_Texto do exercício_
★ ★ ★ ★ ★ ★ ★
As deficiências estatísticas nesse campo não permitem saber, exatamante, quantos dos desaparecimentos são de fato esclarecidos no Brasil - mas há indicativos que eles não são poucos. Uma recente pesquisa conduzida pelo Instituto de Segurança Pública (ISP), ligado ao governo estadual do Rio de Janeiro, traz números que, afirmam os especialistas, refletem a realidade nacional. O levantamento, que se baseia em ocorrências registradas em delegacias fluminenses em 2007, mostra que, em 72% das vezes o desaparecido foi localizado em menos de um mês. Os restantes 28% compreendem histórias que levam anos para ter um desfecho, quando o têm - em 6% dessas ocorrências, a pessoa desaparecida estava morta. De todos, os casos de mais difícil resolução são aqueles em que um adulto desaparece por vontade própria. Essas pessoas têm um perfil psicológico parecido, conforme já foi mapeado. "São muito frágeis emocionalmente, incapazes de lidar com crises profundas, senão por meio de um ruptura drástica", diz o psicanalista Joel Briman. As que regressam precisam restabelecer os laços com os familiares, gradativamente. É um processo delicado para todos - e vagaroso.
★ ★ ★ ★ ★ ★ ★
Entradas do conjunto de dados
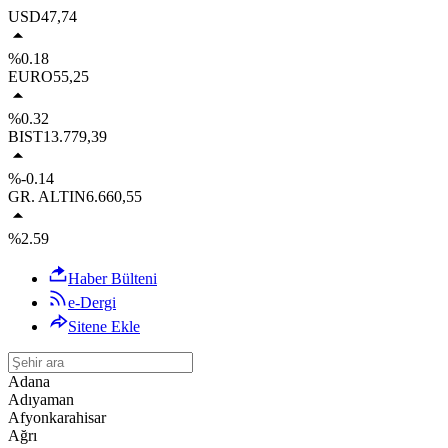
USD
47,74
%0.18
EURO
55,25
%0.32
BIST
13.779,39
%-0.14
GR. ALTIN
6.660,55
%2.59
Haber Bülteni
e-Dergi
Sitene Ekle
Adana
Adıyaman
Afyonkarahisar
Ağrı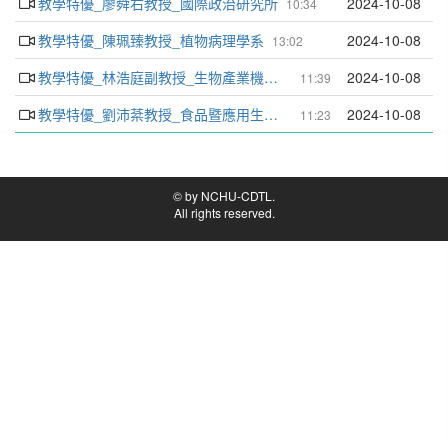
教學特優_廖舜右教授_國際政治研究所
2024-10-08
10:34
教學特優_陳珮臻教授_植物病理學系
2024-10-08
13:02
教學特優_林浩庭副教授_生物產業機電工程學系
2024-10-08
11:39
教學特優_劉沛棻教授_食品暨應用生物科技學系
2024-10-08
11:23
© by NCHU-CDTL.
All rights reserved.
★ ★ ★ ★ ★ ★ ★
_Tarefa proposta 1_
Responda com base no texto sobre desaparecimentos no Brasil:
(a) Que instituição conduziu a pesquisa citada e a que governo ela está ligada?
(b) Em que porcentagem das ocorrências de 2007 o desaparecido foi localizado em menos de um mês?
(c) Qual é o nome do psicanalista citado?
_Tarefa proposta 2_
Retome o texto sobre desaparecimentos no Brasil e continue-o a partir da frase final, "É um processo delicado para todos - e vagaroso."

_Resposta escrita 1_
(a) O Instituto de Segurança Pública (ISP), ligado ao governo estadual do Rio de Janeiro.
(b) Em 72% das ocorrências.
(c) Joel Briman.

_Resposta escrita 2_
É nesse estágio que se encontra a designer Ingrid Boldoke, 57 anos, que passou uma década à procura do irmão, o técnico em engenharia mecânica Jorge Gustavo, 60. Em 1997, ele sumiu repentinamente da casa onde morava, na cidade de Pontal no Paraná, e nunca mais deu notícias. Exatos dez anos depois Ingrid recebeu um telefonema de Mato Grosso do Sul, no qual um homem dizia estar ao lado de seu irmão. Sofrendo de grave depressão, sem emprego e maltrapilho. Jorge vagava por quatro estados, muitas vezes a pé e sem rumo. Dormia na rua ou em quartos emprestados. Ele perdeu a noção de tempo e da própria dignidade, até um dia cair em si. "Da mesma maneira que me senti compelido a ir embora, quis voltar para a família", relata. Hoje tratando da saúde, Jorge vive com Ingrid e está em busca de emprego. Ela diz: "Meu irmão está tentando reconstruir a vida dele e eu, a minha".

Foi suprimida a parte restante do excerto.